The day is over now and here’s a little update on most of channelfireball in case you didn’t get to check the standings. Web continued his bashing with a 5-1; that’s the best record for our Jund list. Keep a lookout for David Ochoa at the top of the standings, he seems to be playing great Magic right now, and is probably long overdue for a Pro Tour top eight. Conley also went 5-1 with a deck featuring [card]Mold Shambler[/card] and [card]Violent Ultimatum[/card]. Brad Nelson went 4-2 with Boros. LSV went 2-4 with the Jund but he just continues to run terrible, I personally think he might be tanking matches to let the light shine on the rest of the players writing for the site (just joking). I finished out my day after the 2-0 start going 1-1 in the Jund Mirror, losing to a Naya deck that I feel like I was a big favorite against, and beating a “Dredge” deck that didn’t draw very well against me, leaving me at 4-2.

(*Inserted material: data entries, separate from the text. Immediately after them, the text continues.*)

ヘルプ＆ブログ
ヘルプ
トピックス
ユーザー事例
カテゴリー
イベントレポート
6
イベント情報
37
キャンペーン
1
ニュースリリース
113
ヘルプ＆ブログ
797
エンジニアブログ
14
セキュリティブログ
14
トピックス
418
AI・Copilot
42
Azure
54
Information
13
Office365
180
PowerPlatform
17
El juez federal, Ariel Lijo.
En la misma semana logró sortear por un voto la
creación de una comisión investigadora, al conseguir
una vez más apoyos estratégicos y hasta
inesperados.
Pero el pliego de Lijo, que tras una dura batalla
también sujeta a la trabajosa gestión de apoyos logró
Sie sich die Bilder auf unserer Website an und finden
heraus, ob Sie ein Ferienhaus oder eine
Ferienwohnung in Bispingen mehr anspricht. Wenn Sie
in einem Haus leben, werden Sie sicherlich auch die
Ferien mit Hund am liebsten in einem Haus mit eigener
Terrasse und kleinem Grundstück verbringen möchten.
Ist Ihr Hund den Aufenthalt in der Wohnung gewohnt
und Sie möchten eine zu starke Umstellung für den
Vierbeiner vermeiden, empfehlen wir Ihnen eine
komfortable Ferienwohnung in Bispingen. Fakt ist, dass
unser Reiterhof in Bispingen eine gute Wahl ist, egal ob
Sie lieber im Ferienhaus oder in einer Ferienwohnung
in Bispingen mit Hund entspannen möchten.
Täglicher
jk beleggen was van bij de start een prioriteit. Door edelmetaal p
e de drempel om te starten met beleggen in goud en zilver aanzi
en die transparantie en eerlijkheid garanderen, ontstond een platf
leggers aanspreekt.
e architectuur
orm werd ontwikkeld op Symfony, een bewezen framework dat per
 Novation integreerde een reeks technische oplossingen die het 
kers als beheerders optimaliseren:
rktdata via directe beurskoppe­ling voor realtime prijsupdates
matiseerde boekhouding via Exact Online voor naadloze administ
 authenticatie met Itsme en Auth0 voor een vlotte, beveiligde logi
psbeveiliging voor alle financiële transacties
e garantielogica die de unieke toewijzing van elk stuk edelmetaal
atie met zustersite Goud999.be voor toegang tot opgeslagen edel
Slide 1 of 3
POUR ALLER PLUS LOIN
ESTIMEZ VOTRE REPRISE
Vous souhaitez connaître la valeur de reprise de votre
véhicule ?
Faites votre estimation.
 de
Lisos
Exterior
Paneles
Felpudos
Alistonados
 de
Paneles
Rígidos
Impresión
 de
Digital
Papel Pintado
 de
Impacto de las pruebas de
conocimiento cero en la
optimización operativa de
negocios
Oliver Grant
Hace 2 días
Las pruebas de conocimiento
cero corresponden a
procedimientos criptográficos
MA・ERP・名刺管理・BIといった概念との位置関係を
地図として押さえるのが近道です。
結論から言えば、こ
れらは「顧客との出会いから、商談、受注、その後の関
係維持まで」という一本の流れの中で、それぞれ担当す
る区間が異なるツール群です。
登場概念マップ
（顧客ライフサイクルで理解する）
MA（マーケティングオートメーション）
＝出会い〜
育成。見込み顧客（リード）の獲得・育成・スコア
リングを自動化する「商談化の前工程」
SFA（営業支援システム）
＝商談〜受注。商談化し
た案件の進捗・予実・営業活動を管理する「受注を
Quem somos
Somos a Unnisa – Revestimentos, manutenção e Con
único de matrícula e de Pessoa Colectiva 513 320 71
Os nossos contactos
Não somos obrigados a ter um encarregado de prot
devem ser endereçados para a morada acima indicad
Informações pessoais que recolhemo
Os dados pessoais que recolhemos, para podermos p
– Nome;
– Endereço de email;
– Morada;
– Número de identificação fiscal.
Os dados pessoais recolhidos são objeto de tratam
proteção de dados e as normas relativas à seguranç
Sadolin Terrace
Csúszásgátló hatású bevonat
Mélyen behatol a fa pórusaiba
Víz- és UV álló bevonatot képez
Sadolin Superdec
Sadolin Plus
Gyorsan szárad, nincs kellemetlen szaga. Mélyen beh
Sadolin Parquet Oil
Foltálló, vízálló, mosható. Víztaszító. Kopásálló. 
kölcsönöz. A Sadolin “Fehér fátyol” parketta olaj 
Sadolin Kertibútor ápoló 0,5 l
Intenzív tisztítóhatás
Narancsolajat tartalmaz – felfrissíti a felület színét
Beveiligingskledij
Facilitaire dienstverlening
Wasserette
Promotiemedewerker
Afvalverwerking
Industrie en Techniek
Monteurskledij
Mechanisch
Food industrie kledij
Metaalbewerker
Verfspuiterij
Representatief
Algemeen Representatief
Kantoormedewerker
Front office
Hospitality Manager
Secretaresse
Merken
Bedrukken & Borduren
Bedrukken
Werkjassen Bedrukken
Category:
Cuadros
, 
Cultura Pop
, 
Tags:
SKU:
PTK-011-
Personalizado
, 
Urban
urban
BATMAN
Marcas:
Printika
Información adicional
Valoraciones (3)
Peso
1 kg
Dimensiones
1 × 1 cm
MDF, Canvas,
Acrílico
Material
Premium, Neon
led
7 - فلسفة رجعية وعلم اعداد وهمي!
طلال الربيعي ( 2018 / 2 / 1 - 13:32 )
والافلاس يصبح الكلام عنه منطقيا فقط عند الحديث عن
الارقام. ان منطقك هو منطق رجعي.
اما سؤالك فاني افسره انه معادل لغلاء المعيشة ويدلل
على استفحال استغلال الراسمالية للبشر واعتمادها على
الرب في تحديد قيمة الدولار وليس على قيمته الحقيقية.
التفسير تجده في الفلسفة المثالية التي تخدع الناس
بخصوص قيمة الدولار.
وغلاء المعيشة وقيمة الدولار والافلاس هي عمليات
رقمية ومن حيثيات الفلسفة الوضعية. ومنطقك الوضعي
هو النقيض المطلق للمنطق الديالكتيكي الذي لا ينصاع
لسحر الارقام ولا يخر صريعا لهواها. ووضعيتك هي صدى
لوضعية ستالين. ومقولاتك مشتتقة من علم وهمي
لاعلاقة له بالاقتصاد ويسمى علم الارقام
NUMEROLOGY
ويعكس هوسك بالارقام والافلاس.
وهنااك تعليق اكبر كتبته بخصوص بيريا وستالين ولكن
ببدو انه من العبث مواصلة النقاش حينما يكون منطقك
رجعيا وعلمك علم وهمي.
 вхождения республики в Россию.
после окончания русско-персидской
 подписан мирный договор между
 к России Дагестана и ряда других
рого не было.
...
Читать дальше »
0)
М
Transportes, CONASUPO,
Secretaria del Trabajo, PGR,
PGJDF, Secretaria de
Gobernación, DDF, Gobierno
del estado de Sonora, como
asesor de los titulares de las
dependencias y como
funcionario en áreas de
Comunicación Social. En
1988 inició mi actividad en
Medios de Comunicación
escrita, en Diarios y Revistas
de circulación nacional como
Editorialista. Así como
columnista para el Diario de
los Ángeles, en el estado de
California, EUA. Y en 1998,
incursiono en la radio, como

I would strongly recommend our Jund list. I only missed Leech against the Dredge deck and unless there is a resurgence of blue or an abundance of combo in your fields, I don’t think that you will miss them either. I definitely am looking forward to the upcoming Standard tournaments. The field appears a lot more wide open than people thought and there should be a healthy variety of decks played in the foreseeable future.